Dziwna sieć WIFI z... lotniska?!

Od kilku minut wykrywam w domu taką sieć: LAS Free Airport Acces. Nie jest ona nawet zabezpieczona.

Co to może być takiego? Nie ma w pobliżu żadnego lotniska…

Ruter.

tzn?

ktoś po prostu tak nazwał swoją sieć, niekoniecznie musi być to lotnisko

Podsumowując: prawdopodobnie ktoś kupił sobie router Wi-Fi (bezprzewodowy) i ustawił nazwę sieci “LAS Free Airport Acces”. Tyle. Równie dobrze Ty możesz sobie kupić router Wi-Fi, utworzyć sieć bezprzewodową i ustawić jej nazwę na “Gabinet prezesa”.

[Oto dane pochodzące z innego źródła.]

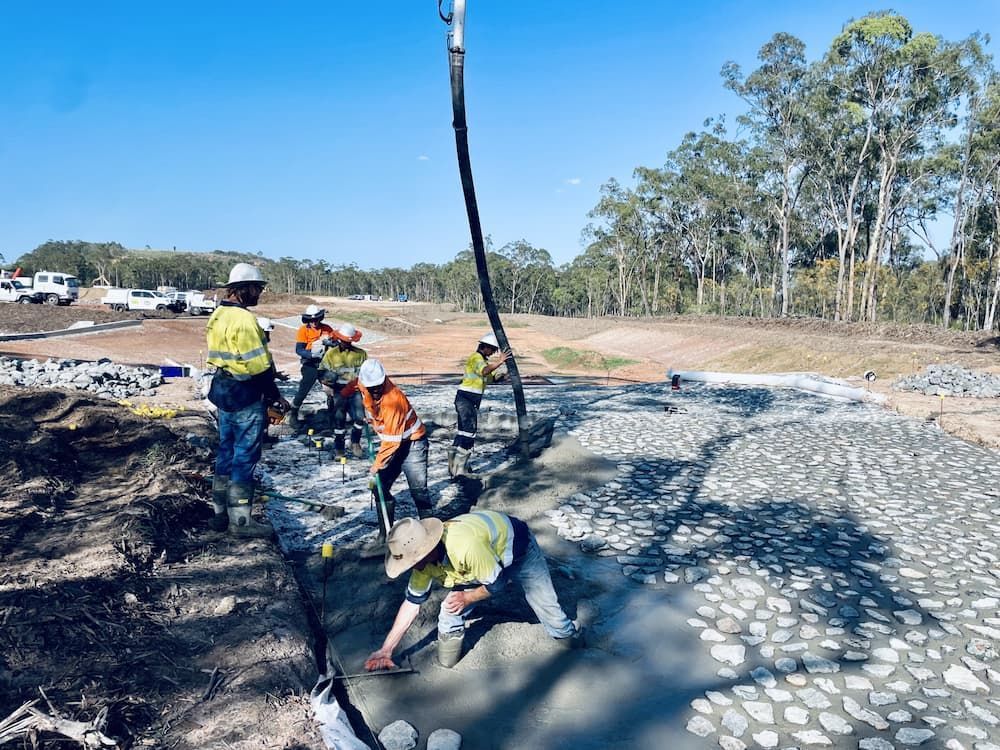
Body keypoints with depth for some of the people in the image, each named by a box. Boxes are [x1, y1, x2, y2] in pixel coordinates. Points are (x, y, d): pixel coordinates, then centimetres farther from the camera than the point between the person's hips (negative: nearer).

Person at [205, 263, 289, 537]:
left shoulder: (218, 316, 10)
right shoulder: (243, 319, -19)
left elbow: (221, 356, 14)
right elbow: (258, 365, -21)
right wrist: (275, 395, -10)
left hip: (222, 391, 9)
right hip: (246, 397, -9)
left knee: (226, 452, 17)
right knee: (245, 456, -1)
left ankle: (220, 513, 27)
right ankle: (240, 520, 7)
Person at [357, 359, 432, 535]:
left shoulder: (394, 399, -31)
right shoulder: (363, 386, -9)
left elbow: (392, 441, -30)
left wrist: (375, 468, -26)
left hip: (412, 442, -7)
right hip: (389, 442, 7)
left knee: (418, 490, -11)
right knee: (380, 486, 4)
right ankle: (385, 532, 14)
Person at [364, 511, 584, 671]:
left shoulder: (465, 547, -47)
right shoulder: (424, 557, -23)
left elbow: (497, 582, -30)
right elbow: (412, 603, -11)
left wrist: (467, 597, -16)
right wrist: (386, 649, -9)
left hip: (518, 548, -5)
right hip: (484, 556, 5)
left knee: (546, 605, 2)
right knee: (450, 611, -8)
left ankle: (569, 635, 32)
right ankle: (448, 656, 16)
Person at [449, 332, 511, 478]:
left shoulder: (482, 359, 21)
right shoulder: (476, 357, -11)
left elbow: (493, 378, 16)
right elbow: (484, 371, -33)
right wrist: (499, 361, -39)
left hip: (472, 400, 11)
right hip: (466, 398, -11)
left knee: (463, 431, 13)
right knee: (469, 432, -14)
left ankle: (454, 465, 21)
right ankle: (460, 469, -14)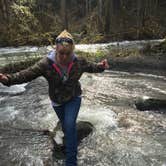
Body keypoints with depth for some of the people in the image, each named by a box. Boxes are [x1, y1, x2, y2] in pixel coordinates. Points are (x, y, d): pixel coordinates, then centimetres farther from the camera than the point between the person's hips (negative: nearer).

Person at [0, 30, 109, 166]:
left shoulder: (79, 61, -19)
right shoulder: (46, 63, -26)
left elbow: (91, 67, -1)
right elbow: (27, 74, -27)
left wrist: (101, 66, -22)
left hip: (74, 98, -1)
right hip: (57, 101, 1)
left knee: (70, 125, -15)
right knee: (65, 125, 20)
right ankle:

Kilka osób zza granicy z różnych części świata, też pytało się o tą sieć, ale nikt nic nie wie.

Od kilkunastu minut już nie ma tej sieci.

Sam również czasem odbieram WiFi z ulicy oddalonej o 300m ale w nocy, słabo i chwilowo. Żadna z lotniska, sam mogę sobie wpisać co mi się podoba.

U mnie parę dni temu pojawiała się identyczna, niezabezpieczona siec. Strzal w ciemno - jakas partia routerow miała firmowo ustawiony taki SSID, i dopóki ktoś nie skonfiguruje tego, to pokazuje sie w okolicy i wprowadza zamieszanie :wink:

Airport to nazwa routera firmy Apple. Takie UFO do zawieszenia na ścianie:

airport.jpg

Na jakimś portalu czytałem kiedyś że podobno w niektórych przypadkach gdy windows łączył się automatycznie z niezabezpieczonymi sieciami na lotnisku potem gdy stracił połączenie z tą siecią sam zaczynał rozgłaszać własną sieć pod nazwą ostatnio zapamiętaną (nie pamiętam na jakim to było portalu a nie mogę tego teraz znaleźć).

O ile pamiętam artykuł ten mówił też o nowej metodzie ataku “na fałszywy hotspot” i chyba działo się tak w Vista z powodu jakiegoś błędu który potem został załatany.

Robicie niepotrzebne zamieszanie. U mnie wykrywa też różne sieci o różnych nazywach m.in “kibol”, “naszdom”, “domekmoj”, “shakira”. Ktoś po prostu nazwał tak swoją sięć i tyle. U mnie pod nazwą “Shakira” nie oznacza że znana piosenkarka mieszka u mnie w bloku lub blisko mnie :slight_smile:

u mnie na wsi przelatywał samolot i co wykrywało mi wifi odleciał nie było

To musiała być sytuacja o której wspomniałem ponieważ o ile mi wiadomo w samolotach nie wolno korzystać ani z telefonu ani z wifi ani ani bluetootha jak i wielu innych radiowych łączy bo mogą zakłócać pokładowe instrumenty.

Zapewne z tego samego powodu też nie ma w samolotach takich punktów dostępowych więc pozostaje jedynie opcja że ktoś łączył się z netem na lotnisku i nie wyłączył laptopa po czym ten gdy utracił połączenie sam zaczął hostować taką sieć.